Still, neither Snee nor head coach Tom Coughlin expressed any long-term concern regarding the elbow, with both implying he'd sit out for mini-camp and return in time for the start of training camp.
"No need to rush back. My lower body feels great. I'm sure you guys were watching me run out there. I'm moving pretty well," Snee said. "You saw what the Spurs did, right? They rested some older guys. I think we're following that blueprint."
The Spurs blueprint, which led to the domination of the Miami Heat in the NBA Finals (a good omen for the Giants), is one Coughlin has no problem implementing. And while he'd like to see Snee out on the field learning the new offense, he believes the veteran will have no problems acclimating upon his return.

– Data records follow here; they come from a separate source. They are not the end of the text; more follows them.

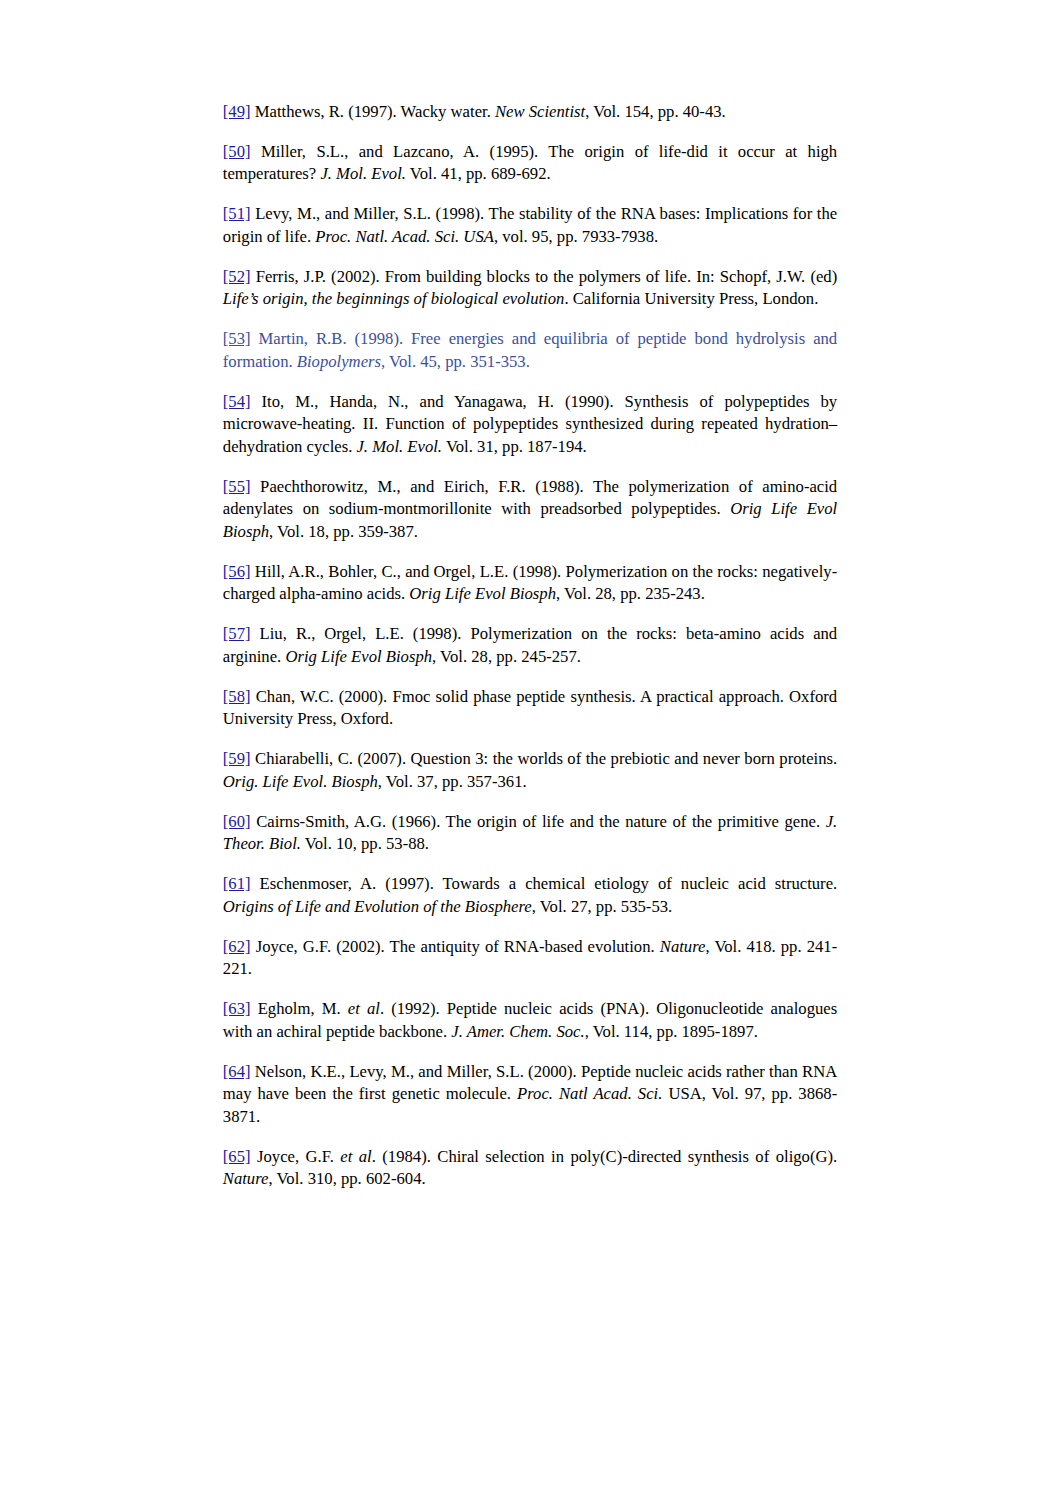[49] Matthews, R. (1997). Wacky water. New Scientist, Vol. 154, pp. 40-43.
[50] Miller, S.L., and Lazcano, A. (1995). The origin of life-did it occur at high temperatures? J. Mol. Evol. Vol. 41, pp. 689-692.
[51] Levy, M., and Miller, S.L. (1998). The stability of the RNA bases: Implications for the origin of life. Proc. Natl. Acad. Sci. USA, vol. 95, pp. 7933-7938.
[52] Ferris, J.P. (2002). From building blocks to the polymers of life. In: Schopf, J.W. (ed) Life’s origin, the beginnings of biological evolution. California University Press, London.
[53] Martin, R.B. (1998). Free energies and equilibria of peptide bond hydrolysis and formation. Biopolymers, Vol. 45, pp. 351-353.
[54] Ito, M., Handa, N., and Yanagawa, H. (1990). Synthesis of polypeptides by microwave-heating. II. Function of polypeptides synthesized during repeated hydration–dehydration cycles. J. Mol. Evol. Vol. 31, pp. 187-194.
[55] Paechthorowitz, M., and Eirich, F.R. (1988). The polymerization of amino-acid adenylates on sodium-montmorillonite with preadsorbed polypeptides. Orig Life Evol Biosph, Vol. 18, pp. 359-387.
[56] Hill, A.R., Bohler, C., and Orgel, L.E. (1998). Polymerization on the rocks: negatively-charged alpha-amino acids. Orig Life Evol Biosph, Vol. 28, pp. 235-243.
[57] Liu, R., Orgel, L.E. (1998). Polymerization on the rocks: beta-amino acids and arginine. Orig Life Evol Biosph, Vol. 28, pp. 245-257.
[58] Chan, W.C. (2000). Fmoc solid phase peptide synthesis. A practical approach. Oxford University Press, Oxford.
[59] Chiarabelli, C. (2007). Question 3: the worlds of the prebiotic and never born proteins. Orig. Life Evol. Biosph, Vol. 37, pp. 357-361.
[60] Cairns-Smith, A.G. (1966). The origin of life and the nature of the primitive gene. J. Theor. Biol. Vol. 10, pp. 53-88.
[61] Eschenmoser, A. (1997). Towards a chemical etiology of nucleic acid structure. Origins of Life and Evolution of the Biosphere, Vol. 27, pp. 535-53.
[62] Joyce, G.F. (2002). The antiquity of RNA-based evolution. Nature, Vol. 418. pp. 241-221.
[63] Egholm, M. et al. (1992). Peptide nucleic acids (PNA). Oligonucleotide analogues with an achiral peptide backbone. J. Amer. Chem. Soc., Vol. 114, pp. 1895-1897.
[64] Nelson, K.E., Levy, M., and Miller, S.L. (2000). Peptide nucleic acids rather than RNA may have been the first genetic molecule. Proc. Natl Acad. Sci. USA, Vol. 97, pp. 3868-3871.
[65] Joyce, G.F. et al. (1984). Chiral selection in poly(C)-directed synthesis of oligo(G). Nature, Vol. 310, pp. 602-604.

"The plan is to see if we can get the elbow right," Coughlin said, adding that he's not worried about it. "He's been here before."
The issue with Snee at this late stage of his career is that he always seem to be there; always seems to be dealing with a lingering injury. And while that's an obvious product of playing in the NFL for so many years, it makes him no more reliable than safety Will Hill, whom the team released because "it's a business" and, ironically, he wouldn't be relied on.
The fact is, a healthy Snee would be a huge bonus for the Giants in 2014, but after resting for multiple Organized Team Activity (OTA) practices and now missing mini-camp, there is some valid skepticism beginning to float around.